Some useful travel Apps and websites for your smartphone / tablet

  • TripIt: this a travel organiser App which you email your flight tickets and hotel bookings to and it automatically captures the details and puts together an itinerary. You can also manually add items and share your trips with others. Great for long and short trips.
  • Maps.me: you can download maps of cities etc. and then use your GPS feature to navigate around places without needing to use data.

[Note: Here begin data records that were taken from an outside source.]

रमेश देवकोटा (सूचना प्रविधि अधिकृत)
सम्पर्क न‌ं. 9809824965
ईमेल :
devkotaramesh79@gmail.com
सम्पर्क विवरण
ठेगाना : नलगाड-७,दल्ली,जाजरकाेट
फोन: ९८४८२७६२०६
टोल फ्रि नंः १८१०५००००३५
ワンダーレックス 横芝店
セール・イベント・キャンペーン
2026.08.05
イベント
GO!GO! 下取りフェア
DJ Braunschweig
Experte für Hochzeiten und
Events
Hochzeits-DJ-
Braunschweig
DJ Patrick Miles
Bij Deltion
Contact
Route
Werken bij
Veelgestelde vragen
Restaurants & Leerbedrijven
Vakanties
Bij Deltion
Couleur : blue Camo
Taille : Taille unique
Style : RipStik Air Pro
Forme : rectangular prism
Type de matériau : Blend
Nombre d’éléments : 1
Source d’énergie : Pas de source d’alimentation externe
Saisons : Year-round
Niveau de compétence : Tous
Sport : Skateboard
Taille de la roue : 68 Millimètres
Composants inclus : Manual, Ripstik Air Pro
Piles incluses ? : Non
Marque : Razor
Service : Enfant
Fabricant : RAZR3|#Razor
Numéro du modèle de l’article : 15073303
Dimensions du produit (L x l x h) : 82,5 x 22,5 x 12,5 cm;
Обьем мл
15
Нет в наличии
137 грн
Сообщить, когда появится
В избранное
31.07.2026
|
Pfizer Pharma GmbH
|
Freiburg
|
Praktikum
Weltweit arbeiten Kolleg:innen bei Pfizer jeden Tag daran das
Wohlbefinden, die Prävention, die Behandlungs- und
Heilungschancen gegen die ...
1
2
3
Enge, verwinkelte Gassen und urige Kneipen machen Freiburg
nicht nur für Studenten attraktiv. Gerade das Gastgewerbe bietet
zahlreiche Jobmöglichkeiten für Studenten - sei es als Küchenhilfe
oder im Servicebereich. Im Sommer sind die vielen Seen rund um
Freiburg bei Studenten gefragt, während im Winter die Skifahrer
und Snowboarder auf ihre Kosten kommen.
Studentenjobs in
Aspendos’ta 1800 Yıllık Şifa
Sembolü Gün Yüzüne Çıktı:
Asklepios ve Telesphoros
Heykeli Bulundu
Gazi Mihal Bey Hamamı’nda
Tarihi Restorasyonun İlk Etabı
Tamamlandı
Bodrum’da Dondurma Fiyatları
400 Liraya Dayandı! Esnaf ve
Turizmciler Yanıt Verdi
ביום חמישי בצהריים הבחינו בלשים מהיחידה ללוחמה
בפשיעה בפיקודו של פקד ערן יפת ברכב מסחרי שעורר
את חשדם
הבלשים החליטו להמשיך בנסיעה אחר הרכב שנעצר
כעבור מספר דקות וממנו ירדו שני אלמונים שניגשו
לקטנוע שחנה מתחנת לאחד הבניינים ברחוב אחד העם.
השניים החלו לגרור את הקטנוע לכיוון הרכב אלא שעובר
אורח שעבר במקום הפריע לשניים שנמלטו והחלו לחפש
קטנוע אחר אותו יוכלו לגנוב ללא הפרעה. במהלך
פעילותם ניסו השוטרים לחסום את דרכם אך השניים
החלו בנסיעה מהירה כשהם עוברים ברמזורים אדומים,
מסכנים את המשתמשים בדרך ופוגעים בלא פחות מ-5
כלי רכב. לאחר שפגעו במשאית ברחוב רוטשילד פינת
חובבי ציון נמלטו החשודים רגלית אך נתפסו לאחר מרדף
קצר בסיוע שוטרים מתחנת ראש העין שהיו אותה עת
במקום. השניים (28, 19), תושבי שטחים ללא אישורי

Google Maps does something similar but maps.me is far superior for off-line use.
  • Tripadvisor: Although not perfect, both the App and website are useful for finding good hotels and in some cases nearby restaurants. They link to the main booking sites which is also useful when trying to get the best deal. Make sure you treat the reviews with caution, as some are fraudulent.
  • Zomato: A restaurant review App and website which is a good place to find restaurants recommended by locals. Unfortunately only in a limited number of cities.
  • Culture Trip: A website with good articles on food in a wide variety of cities.
  • Wikitravel: a useful website for finding out how to get to different places, how to get into a city from the airport, and what to see and do in and around the city. It’s accommodation and restaurant recommendations are sometimes out of date, as are some of the costs, but still generally the first place we look.
  • Seat61.com: A fabulous website with very detailed information on train travel in pretty much every country where it is possible.
  • Skyscanner: An app that searches for the lowest airfare between two places. Generally very accurate.
  • Airbnb: An app and website for generally cheaper alternative accommodation in local’s houses (rent either a room or the whole house).
    All Dave’s clothes in an Eagle Creek packing cube  

    Dave’s Thule backpack

2 thoughts on “Our packing list

  1. Is that a Thule Crossover 40 Liter Duffel Pack? Do you like it? I am always on the road and I’m thinking about buying one. Could you give me your opinion on that? Thank you!

    1. Yup, that’s the one. We really like them and have been travelling with them for years. They are very durable, and the side and sunglasses pockets are very useful. The only issue with them is that they are not that secure – the side zips are particularly difficult to lock so we don’t bother. We use a thin cable lock to lock the main zip to the top of the bag.

      Something else to consider is the Cabin Zero equivalent. We haven’t tried them out for a long trip yet but they seem pretty cool so far.